I have changed the NEW oil pump with an existing high volume pump I had and resolved the low oil pressure.

But now I have another problem that I hope isn't serious. I used the chart above and after restarting the engine heard some clapping noise that did eventually go away thinking it was again bad lifter preload.

I readjusted the preload using TDC for each cylinder and that lowered the noise. I was very careful to follow the chart.

I now have a puff of blue/black smoke with a miss (or two). The carb was jetted up one size but I'm not liking the blue puff with hitting the throttle.

How do I make sure the pistons didn't hit the valves? Compression check?

The compression tool I have would be almost impossible for # 6 & 8 cylinders because the heads are very close to the inner fender. I will check as many as I can and compare readings.

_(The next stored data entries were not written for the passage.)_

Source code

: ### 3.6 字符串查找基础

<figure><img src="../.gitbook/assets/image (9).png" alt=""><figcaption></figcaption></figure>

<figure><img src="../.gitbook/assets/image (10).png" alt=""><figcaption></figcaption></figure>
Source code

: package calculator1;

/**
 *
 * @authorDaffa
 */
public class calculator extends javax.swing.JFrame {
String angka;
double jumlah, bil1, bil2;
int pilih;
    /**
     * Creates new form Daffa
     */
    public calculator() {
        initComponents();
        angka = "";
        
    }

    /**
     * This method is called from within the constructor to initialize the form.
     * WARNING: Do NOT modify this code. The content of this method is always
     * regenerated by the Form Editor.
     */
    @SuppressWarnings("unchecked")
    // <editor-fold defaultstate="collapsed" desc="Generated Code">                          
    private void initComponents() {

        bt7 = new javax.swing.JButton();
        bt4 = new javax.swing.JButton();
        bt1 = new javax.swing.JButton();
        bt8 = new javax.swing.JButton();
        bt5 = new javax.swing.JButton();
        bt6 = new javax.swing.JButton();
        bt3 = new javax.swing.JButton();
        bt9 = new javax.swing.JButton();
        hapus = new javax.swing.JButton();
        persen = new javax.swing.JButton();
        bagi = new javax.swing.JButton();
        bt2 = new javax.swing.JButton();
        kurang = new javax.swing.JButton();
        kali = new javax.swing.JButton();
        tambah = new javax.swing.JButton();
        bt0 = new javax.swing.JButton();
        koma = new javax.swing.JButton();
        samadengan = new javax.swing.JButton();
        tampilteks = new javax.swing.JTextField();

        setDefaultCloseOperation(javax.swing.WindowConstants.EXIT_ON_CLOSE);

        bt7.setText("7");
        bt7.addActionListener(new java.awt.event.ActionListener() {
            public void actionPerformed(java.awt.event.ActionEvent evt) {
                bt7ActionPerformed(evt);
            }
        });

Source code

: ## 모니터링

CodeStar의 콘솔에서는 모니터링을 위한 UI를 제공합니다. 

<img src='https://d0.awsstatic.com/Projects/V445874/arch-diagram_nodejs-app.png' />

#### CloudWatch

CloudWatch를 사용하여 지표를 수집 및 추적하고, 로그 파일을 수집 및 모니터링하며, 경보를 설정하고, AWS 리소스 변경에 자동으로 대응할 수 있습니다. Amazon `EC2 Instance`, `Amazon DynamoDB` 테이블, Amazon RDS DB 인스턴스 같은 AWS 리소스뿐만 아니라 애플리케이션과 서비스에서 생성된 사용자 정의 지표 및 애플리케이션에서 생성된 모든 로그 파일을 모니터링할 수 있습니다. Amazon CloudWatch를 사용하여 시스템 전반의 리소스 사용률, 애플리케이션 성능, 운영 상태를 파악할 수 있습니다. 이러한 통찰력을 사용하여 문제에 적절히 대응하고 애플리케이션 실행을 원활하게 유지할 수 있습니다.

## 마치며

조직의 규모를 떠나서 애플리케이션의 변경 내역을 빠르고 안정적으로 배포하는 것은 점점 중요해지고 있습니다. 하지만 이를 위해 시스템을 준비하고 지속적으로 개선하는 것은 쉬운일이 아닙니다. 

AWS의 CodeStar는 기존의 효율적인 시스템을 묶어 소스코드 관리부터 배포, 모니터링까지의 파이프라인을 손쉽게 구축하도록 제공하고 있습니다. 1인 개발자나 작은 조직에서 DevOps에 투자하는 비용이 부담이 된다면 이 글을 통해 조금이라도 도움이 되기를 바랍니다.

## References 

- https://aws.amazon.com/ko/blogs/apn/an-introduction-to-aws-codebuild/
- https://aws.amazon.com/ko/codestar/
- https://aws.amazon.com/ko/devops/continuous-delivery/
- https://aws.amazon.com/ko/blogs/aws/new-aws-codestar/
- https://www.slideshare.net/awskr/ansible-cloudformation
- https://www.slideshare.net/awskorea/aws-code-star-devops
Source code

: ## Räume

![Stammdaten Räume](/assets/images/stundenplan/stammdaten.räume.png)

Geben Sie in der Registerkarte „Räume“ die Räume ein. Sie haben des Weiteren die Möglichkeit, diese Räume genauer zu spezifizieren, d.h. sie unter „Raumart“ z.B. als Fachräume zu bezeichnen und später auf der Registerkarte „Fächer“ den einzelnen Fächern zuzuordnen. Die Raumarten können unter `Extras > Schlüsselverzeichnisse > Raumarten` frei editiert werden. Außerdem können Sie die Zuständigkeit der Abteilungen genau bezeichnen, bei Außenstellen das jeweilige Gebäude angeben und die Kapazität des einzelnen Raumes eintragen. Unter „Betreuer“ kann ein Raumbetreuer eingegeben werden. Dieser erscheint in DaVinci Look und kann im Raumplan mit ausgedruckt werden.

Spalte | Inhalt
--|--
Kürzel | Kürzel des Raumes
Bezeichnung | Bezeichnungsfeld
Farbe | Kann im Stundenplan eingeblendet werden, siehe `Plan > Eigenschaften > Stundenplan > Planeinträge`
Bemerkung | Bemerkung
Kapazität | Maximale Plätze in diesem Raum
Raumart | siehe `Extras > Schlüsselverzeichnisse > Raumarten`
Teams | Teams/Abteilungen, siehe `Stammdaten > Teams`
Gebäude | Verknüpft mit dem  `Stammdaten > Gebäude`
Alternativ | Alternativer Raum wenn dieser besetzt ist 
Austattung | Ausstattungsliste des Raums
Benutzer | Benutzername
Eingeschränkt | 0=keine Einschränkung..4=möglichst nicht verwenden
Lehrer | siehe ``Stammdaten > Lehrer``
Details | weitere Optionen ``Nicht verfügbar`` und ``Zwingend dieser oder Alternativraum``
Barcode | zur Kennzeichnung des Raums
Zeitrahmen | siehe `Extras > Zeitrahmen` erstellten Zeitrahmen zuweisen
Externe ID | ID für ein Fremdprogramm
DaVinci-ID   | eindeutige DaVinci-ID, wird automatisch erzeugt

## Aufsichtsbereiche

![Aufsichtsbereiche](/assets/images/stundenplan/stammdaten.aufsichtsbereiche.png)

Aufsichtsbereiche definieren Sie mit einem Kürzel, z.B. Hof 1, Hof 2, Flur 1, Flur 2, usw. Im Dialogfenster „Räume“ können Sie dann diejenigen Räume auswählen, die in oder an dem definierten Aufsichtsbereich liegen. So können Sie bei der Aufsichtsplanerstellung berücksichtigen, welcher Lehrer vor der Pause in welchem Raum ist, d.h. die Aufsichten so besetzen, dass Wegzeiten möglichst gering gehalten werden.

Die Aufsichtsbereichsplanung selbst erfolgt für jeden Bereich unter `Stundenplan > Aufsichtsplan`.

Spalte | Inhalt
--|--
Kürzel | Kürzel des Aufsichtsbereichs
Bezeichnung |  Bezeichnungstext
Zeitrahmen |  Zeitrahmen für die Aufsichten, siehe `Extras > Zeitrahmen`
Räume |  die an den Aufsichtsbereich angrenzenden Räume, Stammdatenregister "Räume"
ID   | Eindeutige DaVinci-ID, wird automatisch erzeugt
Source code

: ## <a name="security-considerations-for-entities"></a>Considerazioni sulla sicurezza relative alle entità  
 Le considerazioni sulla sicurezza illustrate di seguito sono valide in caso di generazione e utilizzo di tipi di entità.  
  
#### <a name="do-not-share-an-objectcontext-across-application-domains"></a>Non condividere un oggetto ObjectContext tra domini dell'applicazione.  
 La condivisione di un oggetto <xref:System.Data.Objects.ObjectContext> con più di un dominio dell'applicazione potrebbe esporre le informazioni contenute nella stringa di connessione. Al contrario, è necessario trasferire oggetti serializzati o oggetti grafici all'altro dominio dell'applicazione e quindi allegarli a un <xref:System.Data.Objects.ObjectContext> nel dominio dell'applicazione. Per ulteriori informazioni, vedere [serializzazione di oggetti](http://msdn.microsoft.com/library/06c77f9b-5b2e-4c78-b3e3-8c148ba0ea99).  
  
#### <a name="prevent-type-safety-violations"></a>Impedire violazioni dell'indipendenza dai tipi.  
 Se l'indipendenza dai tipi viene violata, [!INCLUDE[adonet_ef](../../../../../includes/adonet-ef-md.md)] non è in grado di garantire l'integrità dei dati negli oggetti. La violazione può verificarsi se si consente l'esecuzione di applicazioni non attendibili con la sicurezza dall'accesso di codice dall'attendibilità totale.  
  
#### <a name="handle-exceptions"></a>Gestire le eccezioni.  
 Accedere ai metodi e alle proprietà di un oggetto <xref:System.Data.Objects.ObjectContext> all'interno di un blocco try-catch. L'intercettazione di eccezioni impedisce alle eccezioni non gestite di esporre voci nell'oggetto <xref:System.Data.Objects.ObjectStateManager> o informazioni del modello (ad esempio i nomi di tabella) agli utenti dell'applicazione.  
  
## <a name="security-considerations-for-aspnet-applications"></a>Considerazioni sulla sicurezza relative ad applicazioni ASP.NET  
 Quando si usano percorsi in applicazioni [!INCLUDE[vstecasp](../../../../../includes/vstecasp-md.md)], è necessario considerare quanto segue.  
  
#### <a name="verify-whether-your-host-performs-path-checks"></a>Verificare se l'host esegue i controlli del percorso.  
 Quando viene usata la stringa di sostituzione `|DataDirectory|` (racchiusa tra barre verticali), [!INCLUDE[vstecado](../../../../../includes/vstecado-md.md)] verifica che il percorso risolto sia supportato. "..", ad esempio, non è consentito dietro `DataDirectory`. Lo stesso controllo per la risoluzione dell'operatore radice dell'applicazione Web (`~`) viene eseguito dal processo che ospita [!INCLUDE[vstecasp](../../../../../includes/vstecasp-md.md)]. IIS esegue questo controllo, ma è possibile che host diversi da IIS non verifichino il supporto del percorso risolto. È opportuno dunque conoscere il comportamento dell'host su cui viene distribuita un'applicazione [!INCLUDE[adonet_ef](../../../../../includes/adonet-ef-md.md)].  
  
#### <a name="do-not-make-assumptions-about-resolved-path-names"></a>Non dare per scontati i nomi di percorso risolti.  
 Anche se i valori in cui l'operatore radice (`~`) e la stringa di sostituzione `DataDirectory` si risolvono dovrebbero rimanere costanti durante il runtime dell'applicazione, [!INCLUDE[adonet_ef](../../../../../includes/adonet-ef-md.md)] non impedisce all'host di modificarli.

If the compression is the same for all cylinders I'm hoping I didn't smack valves. There isn't any popping or backfiring.

If anyone has a tool to recommend to reach the hard to get to plug holes that would help.
 
So just an update. For piece of mind I did pull the heads. No damage. The puff of smoke should be rings still breaking in. Hopefully get back together before the big freeze.

I did flip the heads and also pour antifreeze in the combustion chamber. No leaking.

I will be able to set the lash now without the intake on. It's been a journey but learned some things on the way talking to both Hughes Cam and Trickflow for tech info. Calling them both should have been first on my list.

One thing I will do is after reading the Trickflow heads instruction sheet is take the time to pull the manifolds and retorque the heads.

Next season should be a better situation. Thanks for the responses.